Aktivistler, oylama sırasında protesto gösterileri düzenledi ve yeni kurallara yönelik eleştirilerini dile getirdi. Uluslararası insan hakları kuruluşları da AB’nin yeni göç ve iltica kurallarını sınırdaki kontrollerin genişletilmesi ve mültecilerin haklarının ihlali olarak değerlendiriyor. Eleştirenler, reformun mültecilerin haklarını sınırlayacağını ve sığınma başvurularının adil ve hızlı bir şekilde değerlendirilmesini zorlaştıracağını öne sürüyorlar. Reformun, mültecilerin yaşam koşulları, sağlık hizmetleri ve adil yargılanma gibi haklarını kısıtlayabileceği endişesi var.
CEAS reformunun AB üyesi ülkeler arasında mülteci kabul etme ve koruma sorumluluklarını eşit ve hakkaniyetli bir şekilde paylaştırmadığı eleştirisi de yapılıyor. Bazı ülkelerin daha fazla yükümlülük alması gerektiği düşünülüyor.

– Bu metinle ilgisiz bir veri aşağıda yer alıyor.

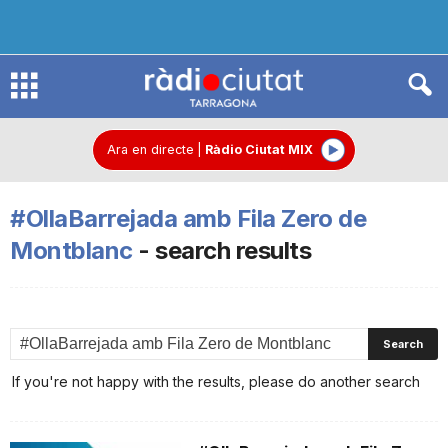
R
à
Ara en directe
|
Ràdio Ciutat MIX
#OllaBarrejada amb Fila Zero de
d
Montblanc
-
search results
i
o
If you're not happy with the results, please do another search
C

Ayrıca, reformun mültecilerin güvenli olmayan ülkelere geri gönderilmesine olanak tanıyabileceği ve bu durumun insan hakları ihlallerine yol açabileceği endişesi bulunuyor. Mültecilerin geri gönderilmesi durumunda yaşayabilecekleri riskler göz önünde bulundurulmadığı düşünülüyor Mevcut Dublin Sistemi’nin, mültecileri ilk sığındıkları ülkede tutma uygulamasının reformdan sonra da devam etmesi eleştiriliyor. Bu durumun, adaletsizliği pekiştirebileceği düşünülüyor. Ek olarak, reform ile AB Sınır Güvenliği Ajansı Frontex gibi kuruluşların yetkilerinin artmasıyla insan hakları ihlallerinin artabileceğine dair endişe duyuluyor.